Impedido de cadastrar e selecionar novas famílias para o Plano Nacional de Reforma Agrária e atingido por cortes orçamentários nos últimos anos, o Instituto Nacional de Colonização e Reforma Agrária (Incra) foi críticado durante audiência pública da Comissão de Direitos Humanos e Legislação Participativa do Senado, realizada nesta segunda-feira (12), para discutir as mortes de dez trabalhadores rurais sem-terra em Pau D´Arco, no Pará.
A crítica mais dura foi feita pela procuradora federal dos Direitos do Cidadão, Deborah Duprat, que sugeriu que a “paralisia” do instituto contribui para o acirramento da tensão no campo. Segundo a Comissão Pastoral da Terra (CPT), em 2016 foram registradas 61 mortes em função de conflitos no campo – o pior resultado dos últimos 13 anos.

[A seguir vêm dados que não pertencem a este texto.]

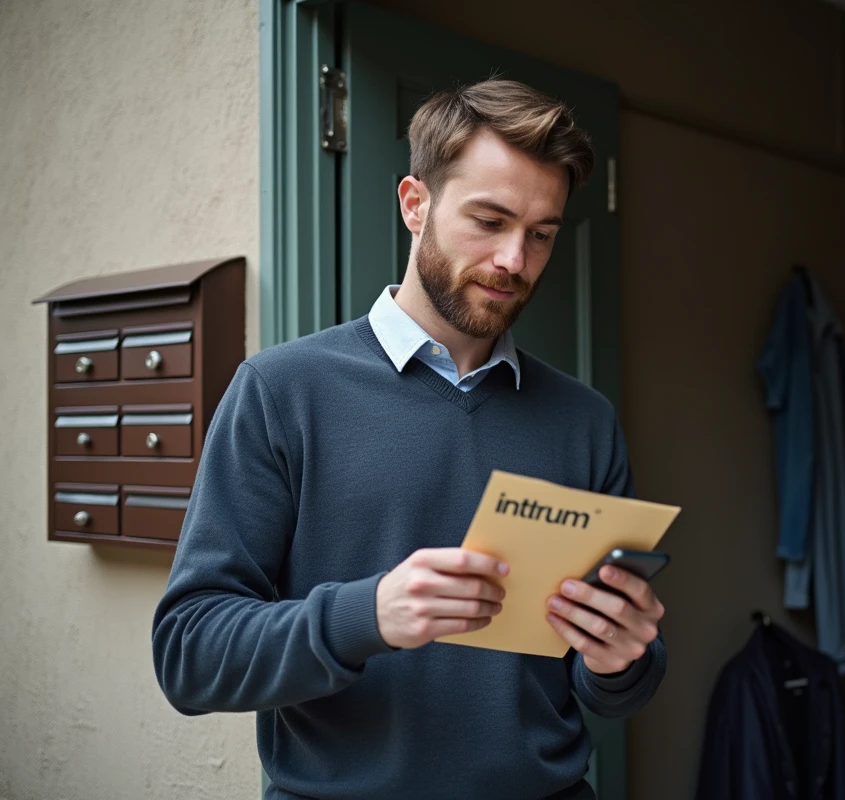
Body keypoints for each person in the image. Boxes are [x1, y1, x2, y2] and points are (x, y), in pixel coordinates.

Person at [151, 79, 667, 800]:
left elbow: (609, 692)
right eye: (489, 221)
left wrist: (621, 659)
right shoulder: (280, 391)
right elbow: (189, 656)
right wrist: (364, 616)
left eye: (541, 234)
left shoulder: (584, 421)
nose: (515, 261)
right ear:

“O Incra é hoje um factoide, pois não cumpre nenhuma das funções que lhe foram designadas. Não faz a reforma agrária, não faz demarcação de terras quilombolas, não tem orçamento e não executa orçamento. Tudo isso parou”, disse a procuradora.

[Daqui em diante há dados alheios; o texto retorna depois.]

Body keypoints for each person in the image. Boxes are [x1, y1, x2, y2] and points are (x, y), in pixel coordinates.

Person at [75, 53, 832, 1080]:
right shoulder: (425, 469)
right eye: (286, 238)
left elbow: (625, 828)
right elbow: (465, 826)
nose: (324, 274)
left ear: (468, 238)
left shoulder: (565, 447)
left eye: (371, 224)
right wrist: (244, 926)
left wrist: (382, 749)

De acordo com o Incra, o cadastramento, seleção e assentamento de famílias beneficiárias da reforma agrária estão suspensos desde abril de 2016, por força de uma decisão do Tribunal de Contas da União (TCU).
O órgão afirma já ter 12 mil lotes disponíveis e prontos para entregar às famílias cadastradas que atendam às exigências do Plano Nacional de Reforma Agrária, mas só pode fazer isso após o TCU julgar o mérito da representação que apura indícios de irregularidades na concessão de lotes do programa nacional e que resultou no Acórdão 775, de 2016. A expectativa do Incra é que o julgamento do acórdão ocorra nos próximos dias, mas a assessoria do TCU diz que não há prazo para a apreciação da questão.
De acordo com o TCU, entre os indícios de irregularidades que estão sendo apurados nas superintendências do Incra no Amapá, em Goiás, em Mato Grosso do Sul, no Pará, em Rondônia, em Roraima, em São Paulo e no Tocantins estão a suposta existência de beneficiários que não atenderiam aos requisitos do programa de reforma agrária; inconsistência na base de dados do Sistema de Informações de Projetos de Reforma Agrária (Sipra) e a ausência e/ou deficiência na identificação de situações irregulares em projetos de assentamento. Uma auditoria finalizada em janeiro de 2016 revelou a existência de 479.695 processos com algum indício de irregularidade.
“O Incra aguarda a liberação do TCU para retomar os processos de cadastro, seleção e assentamento de famílias”, informou o instituto à Agência Brasil, acrescentando que o Acórdão 775/2016 também afetou a execução orçamentária da autarquia no ano passado, já que “diversas ações” foram suspensas. “No entanto, nas demais áreas de ação da autarquia, houve execução do orçamento. Assim, não procede a afirmação de que “tudo parou” na reforma agrária. Excetuando-se as áreas afetadas pela decisão do TCU, as demais ações da autarquia vêm sendo implementadas”, disse o Incra, em nota, citando, como exemplo, o trabalho de reconhecimento de comunidades quilombolas que, disse, “prossegue”, assim como iniciativas de regularização fundiária, titulação, crédito, projetos de infraestrutura e educação no campo.
Já a Comissão Pró-Índio de São Paulo e a Coordenação Nacional de Articulação das Comunidades Negras Rurais Quilombolas (Conaq) dizem que os cortes no orçamento do Incra afetam também a regularização de terras quilombolas, setor em que o cenário é “de poucas titulações e lentidão no andamento dos processos”. De acordo com levantamento da comissão, há mais de 1.600 processos de titulação em aberto no Incra e 87% deles não tiveram sequer os relatórios técnicos de identificação e delimitação publicados. Em 2017, os únicos quilombolas a receber títulos de propriedade de imóveis rurais foram os de Invernada dos Negros, em Santa Catarina, em janeiro deste ano.